(DATA EXTRACT Opens)

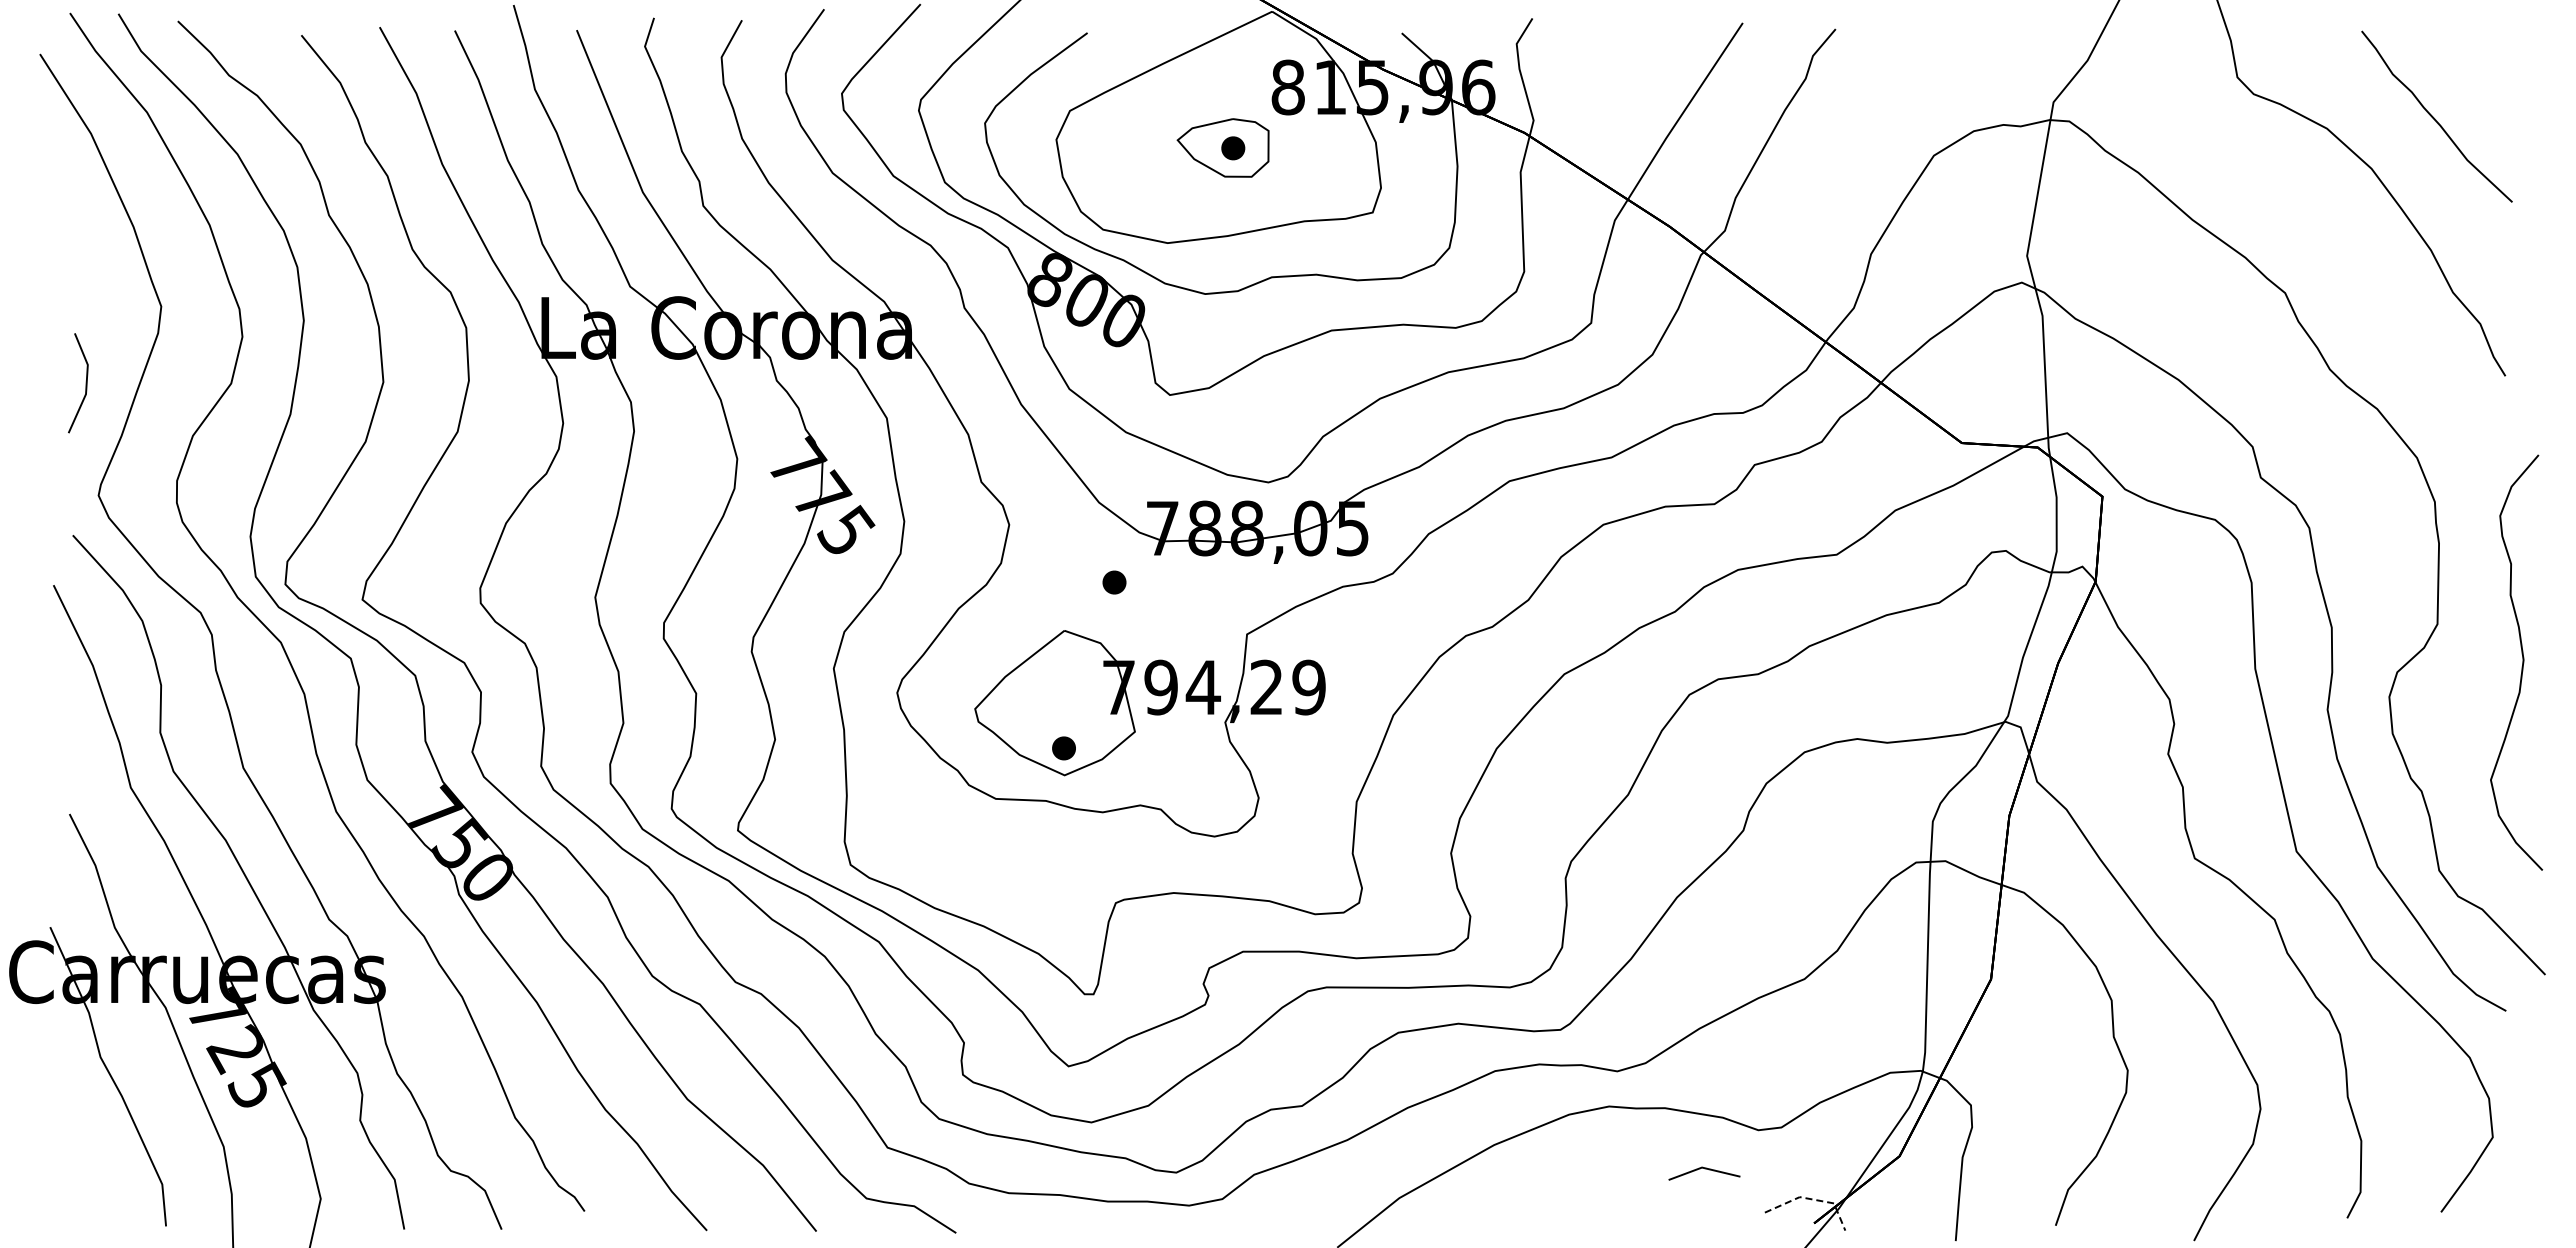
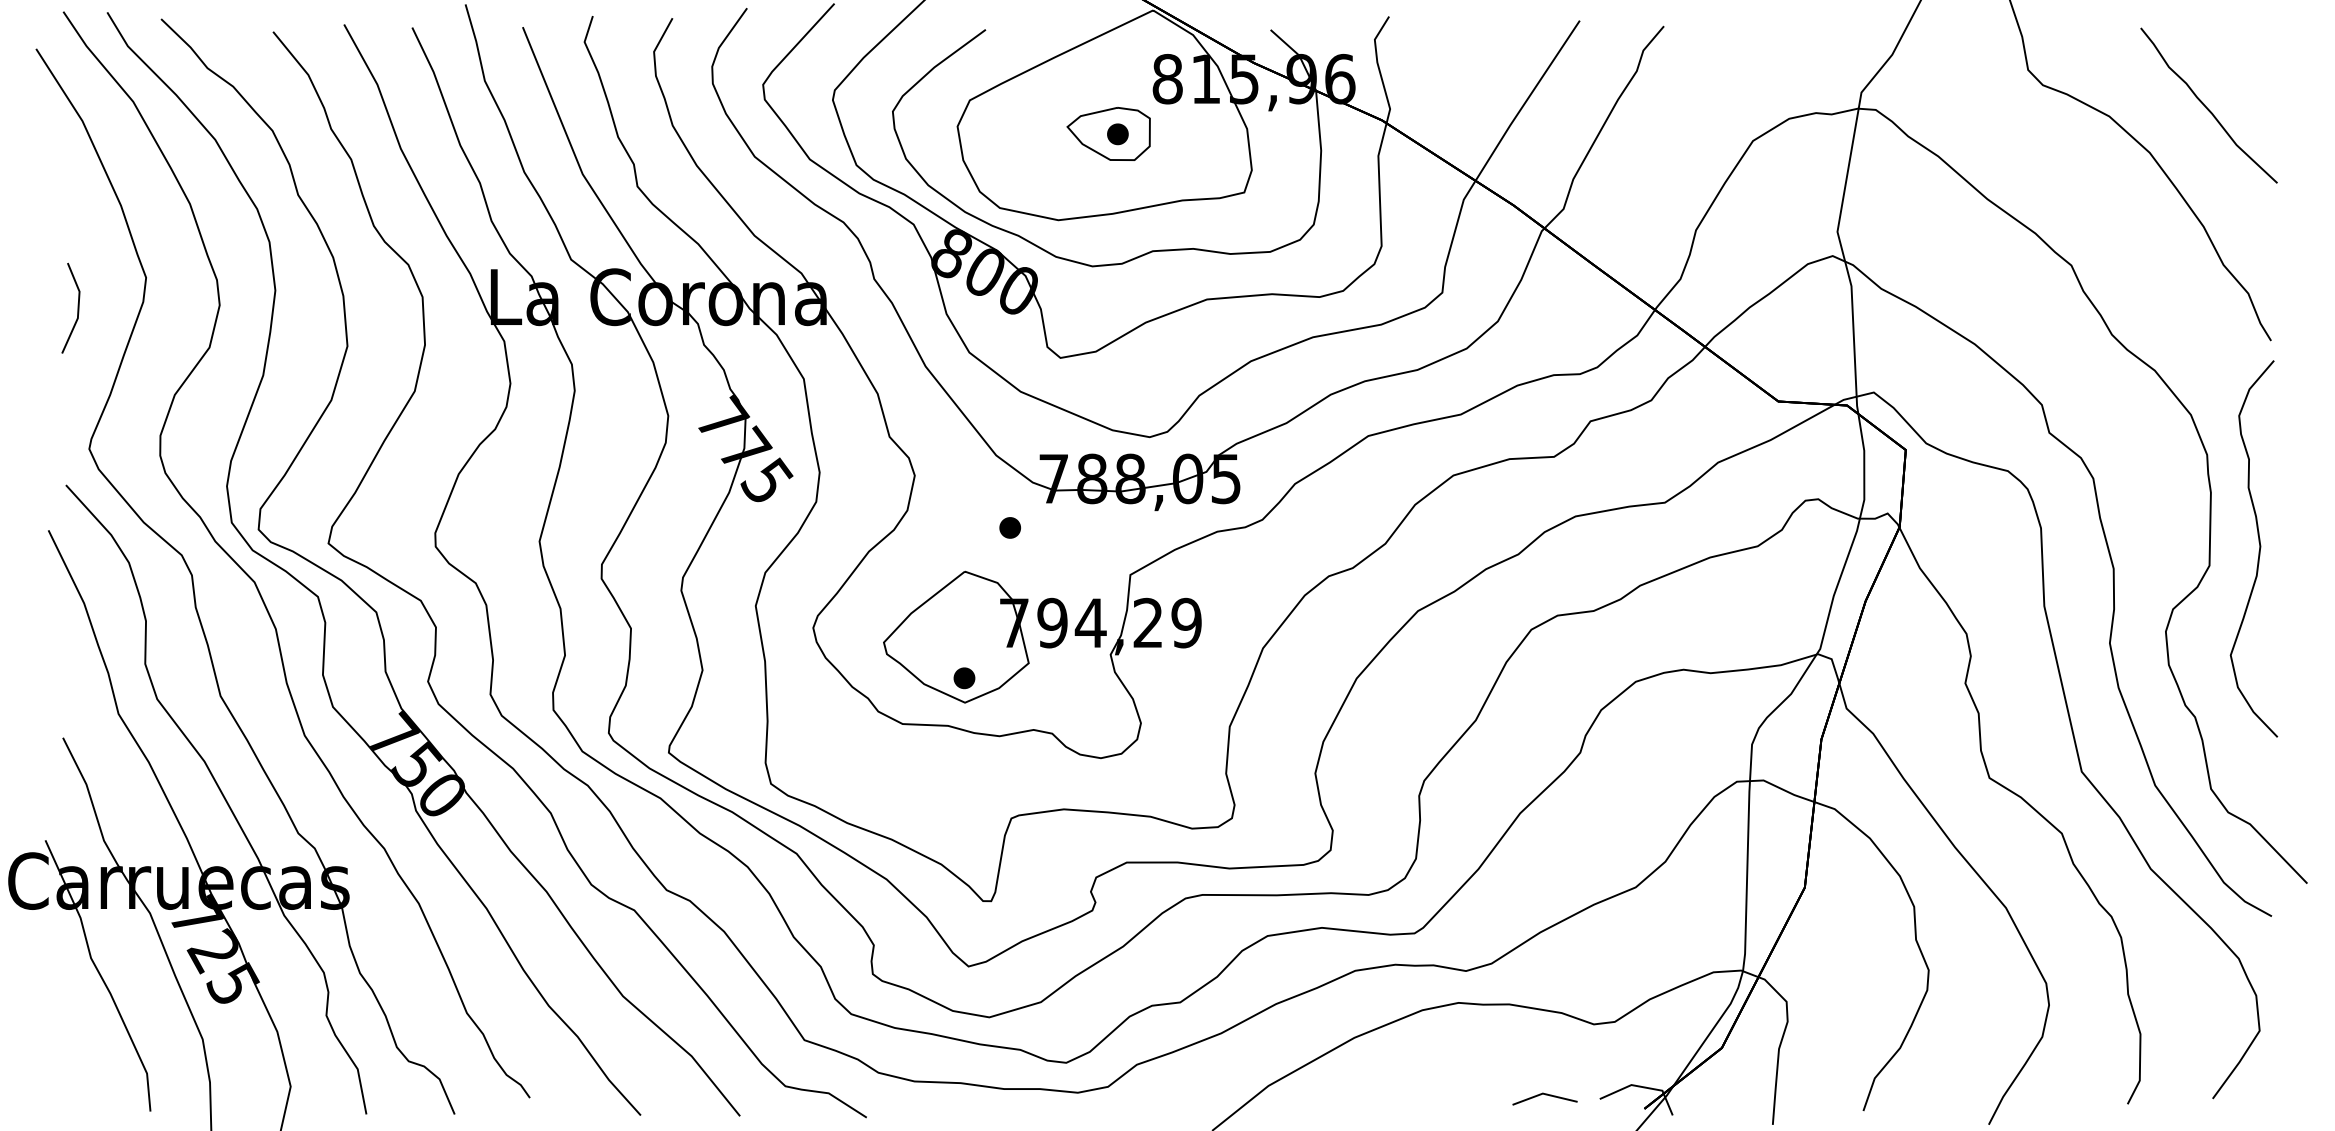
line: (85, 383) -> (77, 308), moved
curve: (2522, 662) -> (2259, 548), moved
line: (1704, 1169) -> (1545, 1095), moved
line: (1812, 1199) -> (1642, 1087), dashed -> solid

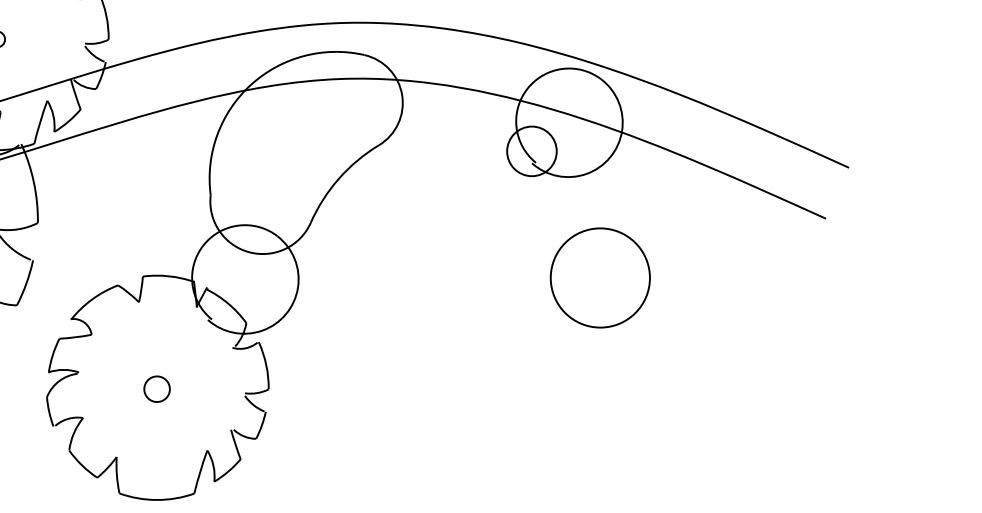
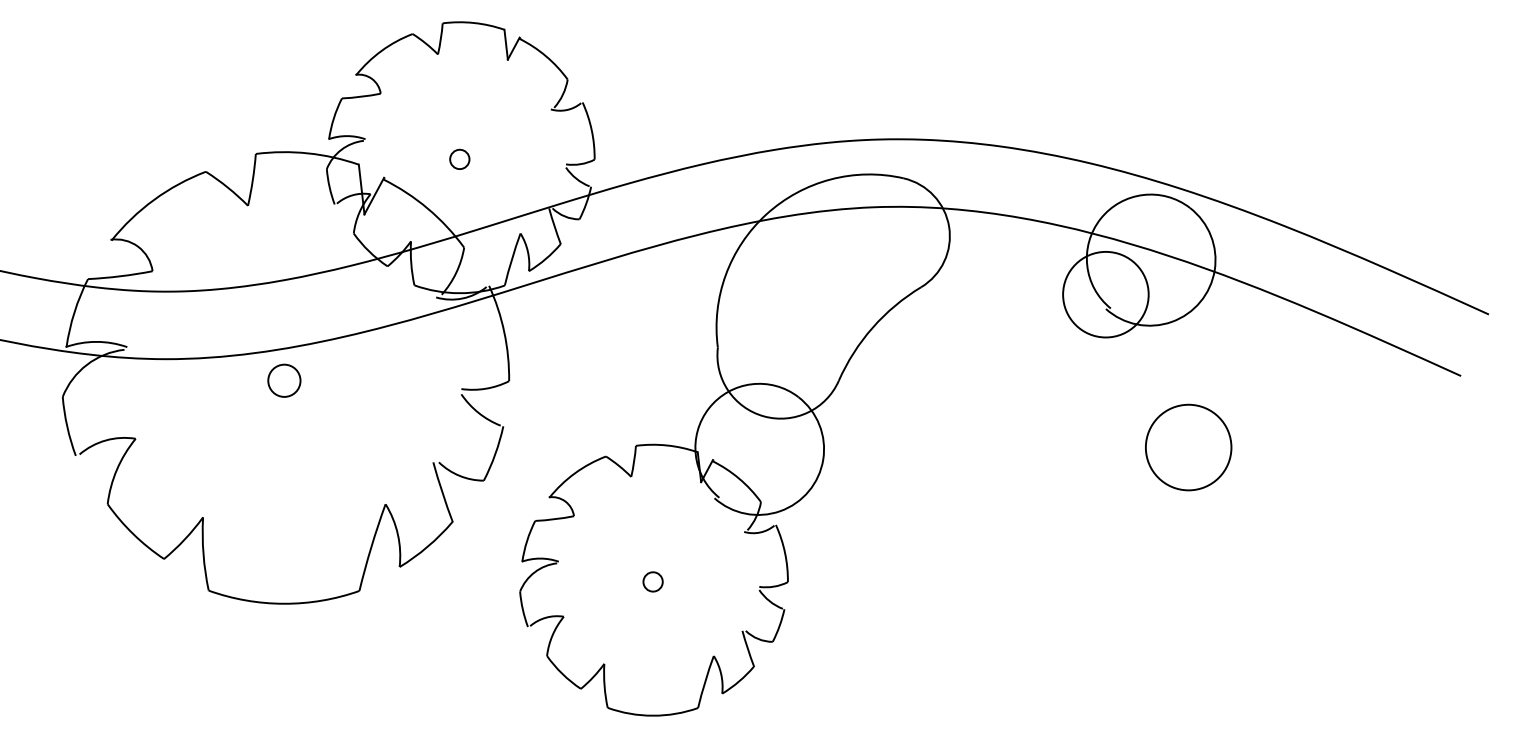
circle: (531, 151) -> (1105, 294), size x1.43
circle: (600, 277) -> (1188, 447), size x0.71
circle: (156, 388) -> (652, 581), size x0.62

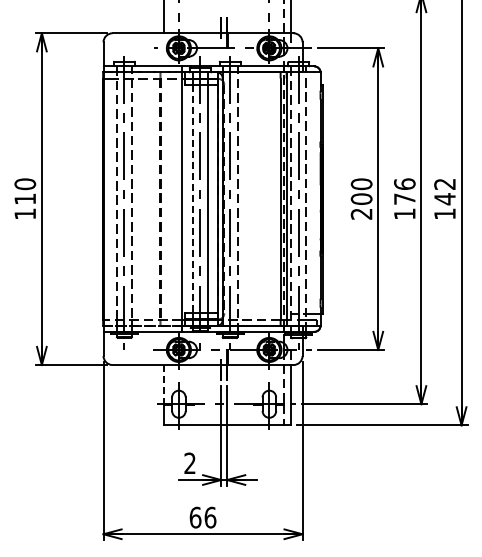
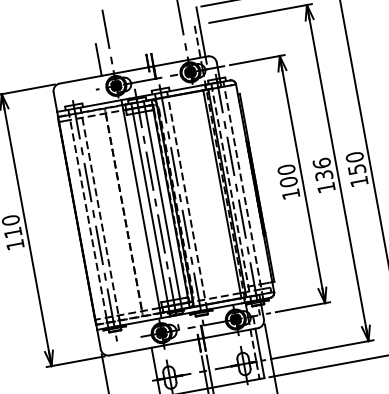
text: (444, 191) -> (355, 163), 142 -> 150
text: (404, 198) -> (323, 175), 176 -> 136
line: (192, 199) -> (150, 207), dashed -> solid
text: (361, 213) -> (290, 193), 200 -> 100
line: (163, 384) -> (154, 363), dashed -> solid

(DATA EXTRACT Closes)

* [WORK TO BE COMPLETED] Only the lines from the line with "line: (1812, 1199)" through the end of the entries above, copied exactly and with both ends included, belong in the response; the pictures do not.

* [EXERCISE ANSWER]
line: (1812, 1199) -> (1642, 1087), dashed -> solid

circle: (531, 151) -> (1105, 294), size x1.43
circle: (600, 277) -> (1188, 447), size x0.71
circle: (156, 388) -> (652, 581), size x0.62

text: (444, 191) -> (355, 163), 142 -> 150
text: (404, 198) -> (323, 175), 176 -> 136
line: (192, 199) -> (150, 207), dashed -> solid
text: (361, 213) -> (290, 193), 200 -> 100
line: (163, 384) -> (154, 363), dashed -> solid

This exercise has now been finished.